As more people join Quora the question quality will not remain as high as it has been. As a result Charlie Cheever, one of the founders, took to the Quora blog to explain the commitment to keeping Quora high quality. Now before being able to ask a question, users will be prompted with a quiz before they can proceed. The quiz confirms that the user can answer a question about the format of question that Quora is looking for.
The challenge is that mainstream users are not always going to do what you want them to do. If my Mom is ever going to use Quora, she may ask a question like, “How many cords need to be plugged into my computer for it to work?” Questions will become less interesting over time, and potentially less intelligent. Keeping Quora high quality is antithetical to having more mainstream users ask questions.
Over the past few weeks I have gotten a couple of new computers. I have an iMac at home, and at Clearspring I have a MacBookPro and the set up for the machines could not have been easier. Years ago when I would get a new Windows machine and when I was writing AIM Windows or the core cross platform IM library, the level of pain to get the machine set up was unbearable.
The biggest change, beyond not having to install all the developer tools like Visual Studio and corporate tools like Microsoft Office, is that most of my tools are via the browser. Now before this sounds like a complete infomercial for Google Chrome, know that this is more of a thank you note to the Chrome team. Installing Chrome on each new machine all of my bookmarks and plugins easily synced. Total set up time, 15 minutes…
While Xmarks and other tools could have solved this issue with Firefox and other browsers, it was painfree with Chrome.
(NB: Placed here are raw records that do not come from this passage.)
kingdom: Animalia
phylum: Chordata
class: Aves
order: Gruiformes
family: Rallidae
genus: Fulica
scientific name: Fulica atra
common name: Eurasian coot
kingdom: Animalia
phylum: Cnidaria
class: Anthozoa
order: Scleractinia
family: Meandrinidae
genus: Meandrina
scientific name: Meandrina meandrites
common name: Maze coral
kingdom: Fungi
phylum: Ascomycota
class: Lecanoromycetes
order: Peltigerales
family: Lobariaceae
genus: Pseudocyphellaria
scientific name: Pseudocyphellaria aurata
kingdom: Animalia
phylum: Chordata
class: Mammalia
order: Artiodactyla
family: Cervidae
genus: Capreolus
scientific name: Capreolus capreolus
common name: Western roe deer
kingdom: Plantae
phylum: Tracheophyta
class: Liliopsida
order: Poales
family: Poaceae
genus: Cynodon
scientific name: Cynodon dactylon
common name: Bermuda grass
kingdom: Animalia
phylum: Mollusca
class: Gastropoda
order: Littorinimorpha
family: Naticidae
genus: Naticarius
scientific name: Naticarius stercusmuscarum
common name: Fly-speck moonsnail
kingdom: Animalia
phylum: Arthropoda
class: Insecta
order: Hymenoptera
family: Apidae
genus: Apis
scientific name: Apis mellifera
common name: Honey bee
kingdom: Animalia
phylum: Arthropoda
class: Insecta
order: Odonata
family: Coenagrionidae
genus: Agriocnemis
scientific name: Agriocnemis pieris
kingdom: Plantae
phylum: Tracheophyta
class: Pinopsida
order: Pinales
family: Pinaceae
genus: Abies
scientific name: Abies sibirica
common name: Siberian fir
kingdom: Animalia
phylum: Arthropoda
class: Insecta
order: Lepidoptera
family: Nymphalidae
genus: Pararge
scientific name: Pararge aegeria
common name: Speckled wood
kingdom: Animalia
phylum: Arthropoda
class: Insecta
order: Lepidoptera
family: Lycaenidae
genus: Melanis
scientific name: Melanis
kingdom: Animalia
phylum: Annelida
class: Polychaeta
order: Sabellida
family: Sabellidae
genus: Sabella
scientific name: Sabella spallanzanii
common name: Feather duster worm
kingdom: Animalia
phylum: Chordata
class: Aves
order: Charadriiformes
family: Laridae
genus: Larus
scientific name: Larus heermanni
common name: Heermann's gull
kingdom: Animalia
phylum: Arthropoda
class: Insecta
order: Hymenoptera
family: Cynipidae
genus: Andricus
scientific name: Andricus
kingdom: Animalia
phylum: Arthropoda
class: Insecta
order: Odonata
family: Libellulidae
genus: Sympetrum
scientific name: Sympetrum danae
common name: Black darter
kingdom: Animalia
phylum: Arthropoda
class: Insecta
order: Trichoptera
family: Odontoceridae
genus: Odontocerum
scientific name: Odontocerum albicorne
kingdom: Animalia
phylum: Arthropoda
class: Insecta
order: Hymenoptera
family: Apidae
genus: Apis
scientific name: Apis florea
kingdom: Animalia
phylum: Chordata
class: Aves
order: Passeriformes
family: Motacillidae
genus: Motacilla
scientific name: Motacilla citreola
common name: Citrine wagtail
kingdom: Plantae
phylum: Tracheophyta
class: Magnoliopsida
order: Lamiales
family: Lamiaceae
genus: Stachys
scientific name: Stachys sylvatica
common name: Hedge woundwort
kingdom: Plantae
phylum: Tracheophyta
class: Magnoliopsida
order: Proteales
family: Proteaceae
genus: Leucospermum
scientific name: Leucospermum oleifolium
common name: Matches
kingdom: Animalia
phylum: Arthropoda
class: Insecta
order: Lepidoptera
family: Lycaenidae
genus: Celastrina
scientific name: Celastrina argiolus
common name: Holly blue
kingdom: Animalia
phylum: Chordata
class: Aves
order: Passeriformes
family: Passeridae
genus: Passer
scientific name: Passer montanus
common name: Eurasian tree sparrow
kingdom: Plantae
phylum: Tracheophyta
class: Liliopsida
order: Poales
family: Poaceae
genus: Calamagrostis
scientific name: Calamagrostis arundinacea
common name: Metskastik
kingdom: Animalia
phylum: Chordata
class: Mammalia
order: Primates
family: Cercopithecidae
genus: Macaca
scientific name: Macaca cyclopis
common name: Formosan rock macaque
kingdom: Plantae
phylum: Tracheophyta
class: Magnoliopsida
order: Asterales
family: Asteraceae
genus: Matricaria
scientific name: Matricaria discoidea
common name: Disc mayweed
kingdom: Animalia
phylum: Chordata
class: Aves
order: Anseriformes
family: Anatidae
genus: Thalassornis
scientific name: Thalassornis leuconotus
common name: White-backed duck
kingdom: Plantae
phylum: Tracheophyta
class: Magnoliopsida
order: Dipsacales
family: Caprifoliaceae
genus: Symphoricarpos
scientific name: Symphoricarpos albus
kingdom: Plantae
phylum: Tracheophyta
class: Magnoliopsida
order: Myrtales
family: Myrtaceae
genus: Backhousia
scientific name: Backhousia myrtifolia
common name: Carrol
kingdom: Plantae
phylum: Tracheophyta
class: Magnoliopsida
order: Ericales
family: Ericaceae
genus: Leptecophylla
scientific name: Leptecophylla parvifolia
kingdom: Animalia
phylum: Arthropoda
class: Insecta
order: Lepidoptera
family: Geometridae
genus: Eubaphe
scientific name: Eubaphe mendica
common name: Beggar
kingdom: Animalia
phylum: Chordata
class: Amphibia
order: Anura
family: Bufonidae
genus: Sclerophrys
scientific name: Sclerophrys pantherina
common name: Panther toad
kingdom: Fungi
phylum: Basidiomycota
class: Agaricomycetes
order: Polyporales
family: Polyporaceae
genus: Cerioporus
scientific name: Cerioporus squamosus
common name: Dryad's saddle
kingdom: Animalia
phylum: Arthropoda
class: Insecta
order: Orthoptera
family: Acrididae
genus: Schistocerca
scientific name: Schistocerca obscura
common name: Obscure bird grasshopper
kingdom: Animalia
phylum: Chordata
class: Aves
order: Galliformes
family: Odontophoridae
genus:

Let’s not even get started with IE, which at both AOL and Clearspring we still see users with IE6. In the case of Safari, one would think Apple could make this work via MobileMe, but how many people want to pay money each year for a feature that Google gives away free.
I guess the holiday vacation gave a lot of people time to examine search results they were seeing from Google. More and more has been written about Google’s search quality and the fact that spam is appearing in search results more often. I don’t pretend to know the algorithm that powers Google search results, but the basic rule of thumb is data in and data out. The more data you put in, the better the data you would get out, or so you would assume.
That brings me to local. Location, when available, should always be used to help with the data that goes into search. I am most intrigued by Google’s Near Field Communication (NFC) test going on in Portland, Oregon. The idea behind this test is that you can go to a business, hold your phone up to the sticker in the window, and get reviews on the business.
Google is taking location so seriously that Marissa Mayer is now in charge of their local strategy. The key is realizing that location and proximity are not the same thing. The use case Google is giving for their NFC test is not so valid to me. I usually search for a restaurant review or business review before I leave my house, but a use case that may be interesting is to know what has happened at a given location via rich media (photos, videos) or if the business is a previous Groupon participant.
Location is a huge component to the data in for search. It is used today on the iPhone as well as Android to help find places nearby. It can be used for things other than places however. Location can help find results based on what others in your area are clicking on as well. Can local solve spam in search? Definitely not, but it can be part of the data in that makes search results more relevant.